[PROBLEM REQUIREMENTS] Please return every line in the entries below with the word "from" in it.

*** MATERIAL SHOWN Section Begins ***

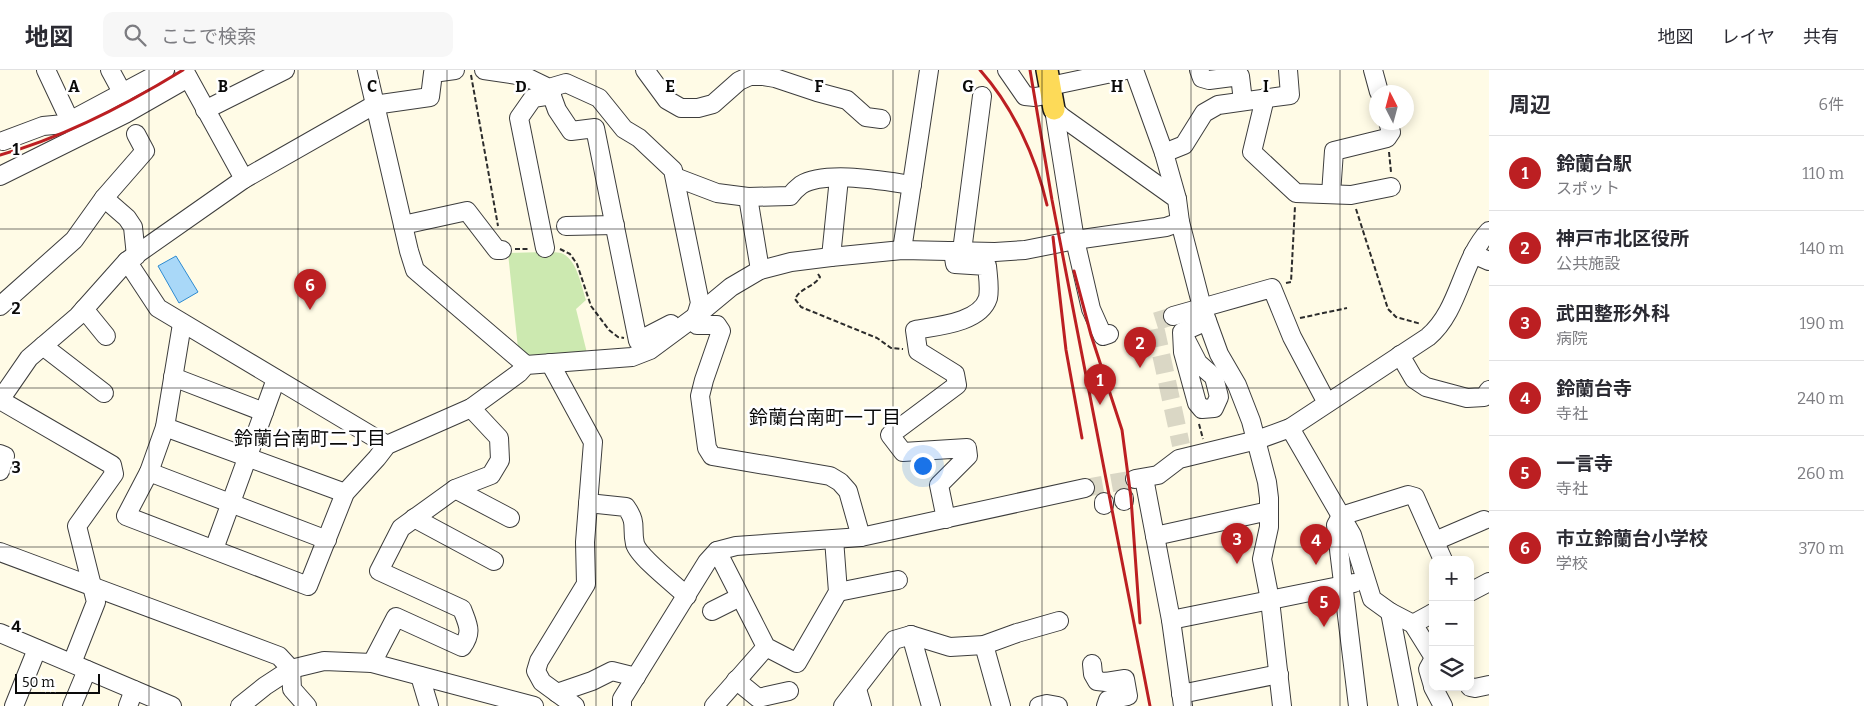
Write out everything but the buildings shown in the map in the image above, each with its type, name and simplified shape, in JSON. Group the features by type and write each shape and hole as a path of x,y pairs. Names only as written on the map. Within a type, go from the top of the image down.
{"street":[{"path":"46,70 70,121"},
{"path":"110,70 123,94"},
{"path":"3,140 43,126 64,124 166,70"},
{"path":"206,110 285,70"},
{"path":"367,70 415,270 526,365"},
{"path":"72,706 96,602 77,526 114,474 112,465 0,400 29,358 84,310 132,258 244,179 374,105 430,97 433,73 455,70"},
{"path":"484,70 524,76 551,92 557,110 571,131 595,128 638,341 684,317 696,316"},
{"path":"645,70 667,100 681,108 698,108 713,104 739,81 750,76 763,76 847,100 866,117 881,119"},
{"path":"902,250 929,70"},
{"path":"1014,74 1025,96 1035,97 1051,90 1126,70"},
{"path":"1134,70 1164,153 1177,199 1180,222 1205,314 1219,354 1237,385 1257,440 1267,482 1269,527 1262,559 1270,600 1282,706"},
{"path":"1199,70 1202,78 1209,80 1240,76 1243,101"},
{"path":"1164,153 1184,145 1204,113 1218,105 1290,95 1288,70"},
{"path":"1373,70 1377,85"},
{"path":"0,176 125,114 186,74 244,179"},
{"path":"545,248 520,118 533,98 551,92 566,83 599,98 624,129 639,138 673,170 700,303 696,316 697,325 718,325 721,332 700,396 707,448 712,456 830,476 840,482 848,491 861,537"},
{"path":"1051,90 1062,117 1177,199"},
{"path":"1051,90 1076,240 1091,309 1103,334"},
{"path":"946,519 939,485 968,456 967,448 903,452 890,435 957,384 955,374 918,350 916,330 966,320 980,310 987,300 989,287 987,266 955,264 982,96"},
{"path":"1265,98 1252,152 1296,193 1352,195 1391,188"},
{"path":"1332,194 1334,151 1387,130"},
{"path":"0,306 74,240 104,198 146,151 136,134"},
{"path":"675,177 717,193 748,197 790,196 800,186 812,181 851,177 912,185"},
{"path":"831,256 839,178"},
{"path":"748,197 760,270"},
{"path":"104,198 127,218 133,227 132,258 158,308 387,445"},
{"path":"403,225 467,211 497,250 502,250"},
{"path":"182,324 165,427 148,472 126,516 308,586 345,493 387,445 471,408 519,373 526,365 632,357 650,350 731,287 760,270 791,262 831,256 902,250 1025,250 1076,240 1166,227 1180,222"},
{"path":"566,226 615,225"},
{"path":"1279,674 1182,700 1171,620 1155,536 1140,479 1158,475 1178,456 1257,440 1290,428 1437,329 1481,258 1489,231"},
{"path":"1182,332 1205,314 1272,288 1292,337 1327,403"},
{"path":"84,310 106,336"},
{"path":"1173,316 1205,314"},
{"path":"43,346 104,393"},
{"path":"1400,355 1414,379 1426,387 1467,398 1484,397 1489,390"},
{"path":"550,363 593,442 585,542 586,584 539,661 536,671 542,682 575,706"},
{"path":"173,377 264,412"},
{"path":"214,549 276,380"},
{"path":"372,663 396,617 462,647 467,640 470,629 462,609 379,570 401,528 455,489 491,475 500,460 499,438 471,408"},
{"path":"165,427 345,493"},
{"path":"1290,428 1352,535 1372,598 1390,612 1414,624 1429,649"},
{"path":"0,454 4,456 0,471"},
{"path":"148,472 326,540"},
{"path":"618,704 707,562 717,551 736,546 861,537 1085,488"},
{"path":"455,489 510,518"},
{"path":"1358,706 1336,525 1341,516 1408,495 1415,496 1441,556"},
{"path":"588,503 626,507 634,518 635,544 641,554 687,596"},
{"path":"1155,536 1269,512"},
{"path":"414,518 494,561"},
{"path":"1435,541 1484,520"},
{"path":"717,551 766,647 797,663 838,592 834,539"},
{"path":"0,552 279,656 291,669 292,689 306,706"},
{"path":"838,592 898,580"},
{"path":"1171,620 1366,580"},
{"path":"1474,590 1489,582"},
{"path":"712,611 740,597"},
{"path":"1390,612 1408,706"},
{"path":"1414,624 1429,615"},
{"path":"843,706 894,640 911,635 950,647 984,645 1017,633 1059,622"},
{"path":"0,633 80,667 131,698 172,706"},
{"path":"911,635 931,706"},
{"path":"984,645 1001,706"},
{"path":"714,706 766,647"},
{"path":"14,706 37,649"},
{"path":"240,706 265,686 291,669 324,661 372,663 420,676 496,701 534,706"},
{"path":"1092,664 1096,681 1106,682 1125,679 1128,696 1108,700 1106,706"},
{"path":"557,693 592,682 612,671 636,677"},
{"path":"420,676 429,706"},
{"path":"736,680 758,698 789,691"},
{"path":"1474,688 1489,685"},
{"path":"857,689 862,706"},
{"path":"1435,691 1442,706"},
{"path":"1039,706 1047,704 1058,706"}],"path":[{"path":"471,70 471,80 502,250 545,248 560,249 570,254 577,264 591,306 609,330 618,338 638,341"},
{"path":"1387,130 1392,170 1391,188"},
{"path":"1272,288 1290,282 1296,193"},
{"path":"1352,195 1388,309 1396,317 1437,329"},
{"path":"817,273 820,277 817,282 798,294 795,299 801,307 877,338 891,348 918,350"},
{"path":"1285,320 1347,308"}],"green space":[{"path":"508,253 561,253 566,256 578,273 586,300 576,309 587,353 531,357 518,348"}],"water":[{"path":"176,256 198,292 179,303 158,266"}],"tunnel":[{"path":"1173,316 1154,322 1181,445"},
{"path":"1085,488 1135,479"}],"railway":[{"path":"0,155 48,139 94,119 140,96 183,70"},
{"path":"980,70 1003,100 1022,133 1037,169 1047,205"},
{"path":"1030,70 1052,200 1150,706"},
{"path":"1053,237 1066,350 1082,438"},
{"path":"1074,271 1091,335 1122,430 1131,498 1140,623"}],"place":[{"name":"市立鈴蘭台小学校","path":"310,310"},
{"name":"神戸市北区役所","path":"1140,368"},
{"name":"鈴蘭台駅","path":"1100,405"},
{"name":"武田整形外科","path":"1237,564"},
{"name":"鈴蘭台寺","path":"1316,565"},
{"name":"一言寺","path":"1324,627"}],"district":[{"name":"鈴蘭台南町一丁目","path":"825,417"},
{"name":"鈴蘭台南町二丁目","path":"310,438"}]}
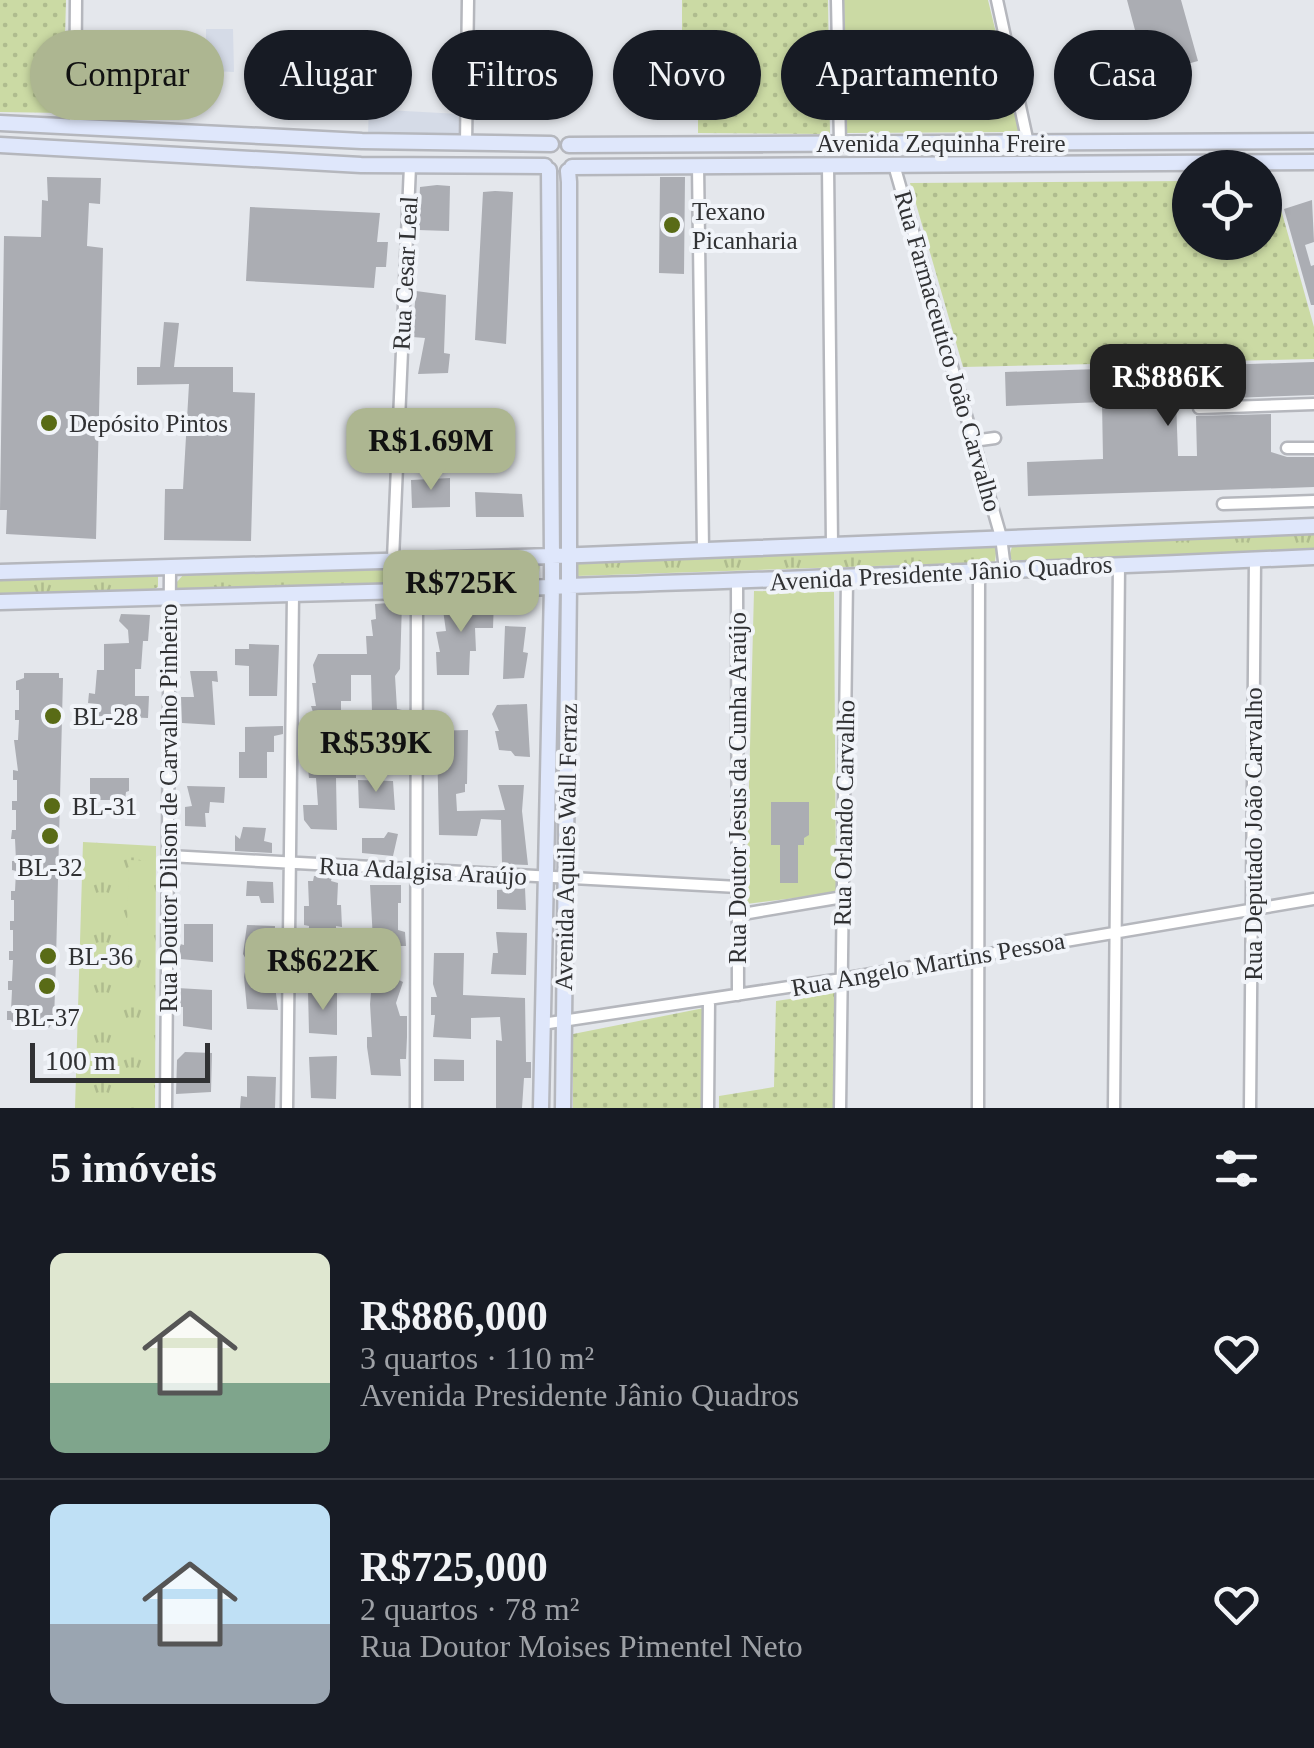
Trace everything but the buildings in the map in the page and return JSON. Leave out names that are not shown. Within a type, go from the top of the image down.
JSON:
[{"type":"main road","points":[[0,123],[466,144],[560,142],[569,146],[575,158],[570,169],[569,556],[560,586]]},
{"type":"main road","points":[[1268,141],[1270,150]]},
{"type":"main road","points":[[1296,162],[1290,148],[1297,141]]},
{"type":"main road","name":"Avenida Zequinha Freire","points":[[569,146],[1314,141]]},
{"type":"main road","points":[[0,144],[410,166],[547,168],[558,174],[570,169]]},
{"type":"main road","points":[[550,144],[543,156],[547,168],[542,294],[552,556],[560,586]]},
{"type":"main road","points":[[828,166],[838,158],[840,144]]},
{"type":"main road","name":"Avenida Zequinha Freire","points":[[1282,162],[1313,164]]},
{"type":"main road","name":"Avenida Zequinha Freire","points":[[570,169],[1172,163]]},
{"type":"main road","name":"Avenida Presidente Jânio Quadros","points":[[552,556],[1314,526]]},
{"type":"main road","points":[[0,572],[552,556]]},
{"type":"main road","name":"Avenida Presidente Jânio Quadros","points":[[2,605],[847,579],[1314,557]]},
{"type":"main road","name":"Avenida Aquiles Wall Ferraz","points":[[542,1108],[546,878],[560,586]]},
{"type":"main road","name":"Avenida Aquiles Wall Ferraz","points":[[560,586],[566,880],[563,1108]]},
{"type":"street","points":[[75,126],[76,0]]},
{"type":"street","points":[[466,144],[468,0]]},
{"type":"street","points":[[837,0],[840,144]]},
{"type":"street","points":[[997,0],[1028,143]]},
{"type":"street","points":[[698,165],[703,550]]},
{"type":"street","name":"Rua Farmaceutico João Carvalho","points":[[894,165],[1001,537],[1005,569]]},
{"type":"street","name":"Rua Cesar Leal","points":[[392,559],[410,166]]},
{"type":"street","points":[[828,166],[832,544]]},
{"type":"street","points":[[1199,408],[1314,404]]},
{"type":"street","points":[[973,441],[995,438]]},
{"type":"street","points":[[1287,448],[1314,448]]},
{"type":"street","points":[[981,467],[997,466]]},
{"type":"street","points":[[1222,504],[1314,501]]},
{"type":"street","name":"Rua Deputado João Carvalho","points":[[1250,1108],[1255,560]]},
{"type":"street","points":[[1114,1108],[1119,564]]},
{"type":"street","name":"Rua Doutor Dilson de Carvalho Pinheiro","points":[[166,1108],[170,568]]},
{"type":"street","points":[[978,1108],[979,570]]},
{"type":"street","name":"Rua Orlando Carvalho","points":[[840,1108],[847,579]]},
{"type":"street","name":"Rua Doutor Jesus da Cunha Araújo","points":[[736,582],[738,995]]},
{"type":"street","points":[[416,1108],[417,590]]},
{"type":"street","points":[[288,1108],[293,594]]},
{"type":"street","name":"Rua Adalgisa Araújo","points":[[169,856],[738,888]]},
{"type":"street","points":[[737,916],[843,897]]},
{"type":"street","name":"Rua Angelo Martins Pessoa","points":[[542,1024],[842,980],[1314,899]]},
{"type":"street","points":[[708,1000],[708,1108]]},
{"type":"shaded area","points":[[233,29],[234,72],[224,72],[224,30],[206,30]]},
{"type":"shaded area","points":[[412,111],[432,112],[432,120],[459,120],[459,138],[368,133],[369,120],[412,120]]},
{"type":"green space","points":[[0,0],[66,0],[65,30],[30,30],[30,112],[0,112]]},
{"type":"green space","points":[[682,0],[828,0],[828,30],[781,30],[781,120],[830,120],[830,134],[698,133],[698,120],[761,120],[761,30],[682,30]]},
{"type":"green space","points":[[844,0],[988,0],[995,30],[844,30]]},
{"type":"green space","points":[[846,120],[1017,120],[1020,132],[846,133]]},
{"type":"green space","points":[[1172,181],[1172,260],[1282,260],[1282,213],[1314,327],[1314,359],[963,367],[910,183]]},
{"type":"green space","points":[[1314,533],[1314,551],[1013,561],[1009,557],[1013,543]]},
{"type":"green space","points":[[997,545],[995,562],[576,576],[576,560]]},
{"type":"green space","points":[[536,559],[540,564],[538,581],[182,591],[176,583],[184,574]]},
{"type":"green space","points":[[158,573],[158,587],[152,590],[0,593],[0,574]]},
{"type":"green space","points":[[754,591],[834,592],[836,893],[746,904]]},
{"type":"green space","points":[[83,842],[156,846],[155,1108],[75,1108]]},
{"type":"green space","points":[[129,860],[153,861],[151,927],[127,927]]},
{"type":"green space","points":[[837,992],[834,1108],[719,1108],[719,1096],[774,1087],[776,1001]]},
{"type":"green space","points":[[704,1008],[702,1108],[573,1108],[573,1034]]},
{"type":"place","name":"Texano Picanharia","points":[[672,225]]},
{"type":"place","name":"Depósito Pintos","points":[[49,423]]},
{"type":"place","name":"BL-28","points":[[53,716]]},
{"type":"place","name":"BL-31","points":[[52,806]]},
{"type":"place","name":"BL-32","points":[[50,836]]},
{"type":"place","name":"BL-36","points":[[48,956]]},
{"type":"place","name":"BL-37","points":[[47,986]]}]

*** MATERIAL SHOWN Section Ends ***

[ANSWER TO THE PROBLEM]
Write out everything but the buildings shown in the map in the image above, each with its type, name and simplified shape, in JSON. Group the features by type and write each shape and hole as a path of x,y pairs. Names only as written on the map. Within a type, go from the top of the image down.
Trace everything but the buildings in the map in the page and return JSON. Leave out names that are not shown. Within a type, go from the top of the image down.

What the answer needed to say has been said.